De plastic-etende bacterie die in 2016 ontdekt werd gebruikt een enzym om plastic te verteren. Amerikaanse onderzoekers hebben dit enzym nu verbeterd en gemixed, waardoor plastic zes keer sneller ‘opgegeten’ kan worden. Lost dit het probleem van plastic afval op?
Het was groot nieuws, vier jaar geleden: op een Japanse vuilnisbelt ontdekten onderzoekers een heel bijzondere bacterie. Deze at het plastic polyethyleen (PET), één van de meest voorkomende en vervuilendste plasticsoorten. De bacterie at weliswaar langzaam, maar de ontdekking beloofde een wereld waarin het plasticprobleem snel verleden tijd was.

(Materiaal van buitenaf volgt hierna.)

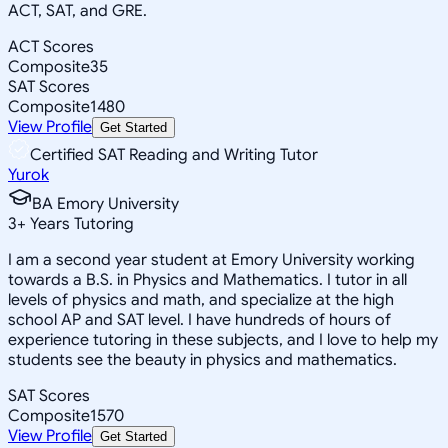
ACT, SAT, and GRE.
ACT Scores
Composite
35
SAT Scores
Composite
1480
View Profile
Get Started
Certified SAT Reading and Writing Tutor
Yurok
BA Emory University
3
+
Years Tutoring
I am a second year student at Emory University working
towards a B.S. in Physics and Mathematics. I tutor in all
levels of physics and math, and specialize at the high
school AP and SAT level. I have hundreds of hours of
experience tutoring in these subjects, and I love to help my
students see the beauty in physics and mathematics.
SAT Scores
Composite
1570
View Profile
Get Started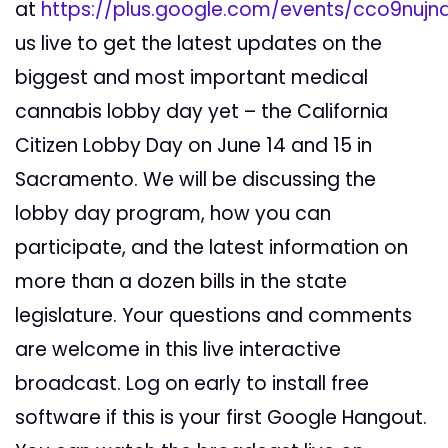
at
https://plus.google.com/events/cco9nuj
us live to get the latest updates on the
biggest and most important medical
cannabis lobby day yet – the California
Citizen Lobby Day on June 14 and 15 in
Sacramento. We will be discussing the
lobby day program, how you can
participate, and the latest information on
more than a dozen bills in the state
legislature. Your questions and comments
are welcome in this live interactive
broadcast. Log on early to install free
software if this is your first Google Hangout.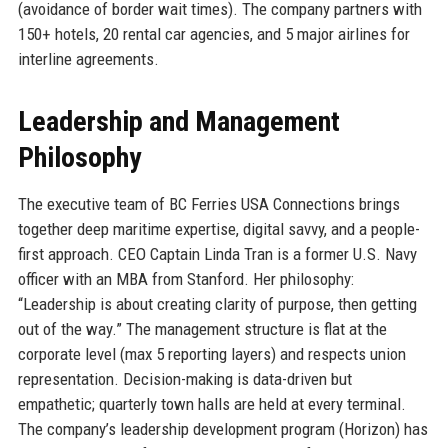
(avoidance of border wait times). The company partners with
150+ hotels, 20 rental car agencies, and 5 major airlines for
interline agreements.
Leadership and Management
Philosophy
The executive team of BC Ferries USA Connections brings
together deep maritime expertise, digital savvy, and a people-
first approach. CEO Captain Linda Tran is a former U.S. Navy
officer with an MBA from Stanford. Her philosophy:
“Leadership is about creating clarity of purpose, then getting
out of the way.” The management structure is flat at the
corporate level (max 5 reporting layers) and respects union
representation. Decision-making is data-driven but
empathetic; quarterly town halls are held at every terminal.
The company’s leadership development program (Horizon) has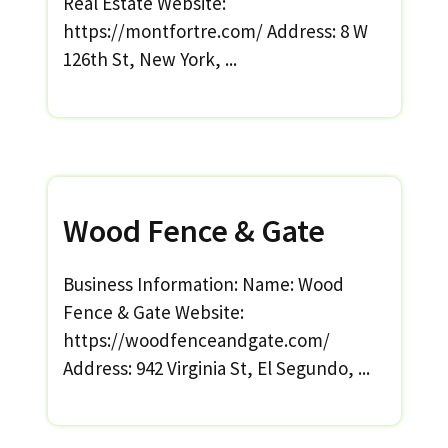
Real Estate Website:
https://montfortre.com/ Address: 8 W
126th St, New York, ...
Wood Fence & Gate
Business Information: Name: Wood
Fence & Gate Website:
https://woodfenceandgate.com/
Address: 942 Virginia St, El Segundo, ...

Een paar jaar later lukte het Britse en Amerikaanse onderzoekers om één van de enzymen die de bacterie gebruikt om het PET te verteren, PETase, zelf te maken. Dat was de volgende stap op weg naar een ‘natuurlijke’ manier om plastic snel op te ruimen. Nu heeft hetzelfde team een cocktail van enzymen gemaakt die plastic tot zes keer sneller ‘verteert’. Daarmee komt een commercieel interessante toepassing van de enzymen dichterbij.
Plastic opruimen met enzymen
Om zover te komen, combineerden de onderzoekers PETase met het enzym MHETase. Dat splijt de reststoffen die overblijven nadat PETase het plastic verteert. Het eindresultaat zijn de oorspronkelijke bouwblokken van plastic, die in theorie opnieuw zijn te gebruiken.
Het combineren van de enzymen was niet makkelijk. Eerst keken de onderzoekers onder een microscoop hoe de atomen van de enzymen bij elkaar lagen. Met die informatie konden ze de enzymen nabouwen in het lab. Toen moesten de onderzoekers een manier vinden om PETase en MHETase in één structuur te wikkelen.
Dat lukte ze zo goed, dat het eindresultaat twee keer sneller werkt dan de plastic-etende bacterie. Maar door de enzymen vervolgens nog beter aan elkaar te binden werkten ze nog eens drie keer sneller. Het ‘superenzym’ werkt uiteindelijk dus zes keer sneller dan PETase alleen.
Oneindig opnieuw te gebruiken
Het grote probleem van de bacterie, en van het PETase-enzym, was de snelheid waarmee het plastic verteerde. Om op grote schaal PET af te breken zou je zoveel enzym moeten maken dat het proces te duur werd. Maar nu het mogelijk is om vele malen sneller plastic af te breken, komen commerciële toepassingen in beeld. Omdat de enzymen plastic afbreken tot de oorspronkelijke grondstoffen, kan er in theorie nieuw plastic van worden gemaakt. Zoiets gebeurt nu trouwens ook al zonder enzymen, maar met een chemisch proces. Let wel: de enzymen verteren alleen PET. Dat is een veelvoorkomende soort plastic, maar het is zeker niet de enige. Het totale plasticprobleem los je hier dus niet mee op.
Het is onduidelijk of de enzymen ook goed werken in de natuur. Want oud, netjes ingezameld plastic recyclen is mooi. Maar het grootste probleem zijn de miljoenen tonnen zwerfplastic die onverteerd in oceanen en op land liggen. De plastic-etende bacterie ontstond daar, maar het is de vraag of het ‘superenzym’ zijn werk goed kan doen in de onvriendelijke omgeving van een vuilnisbelt.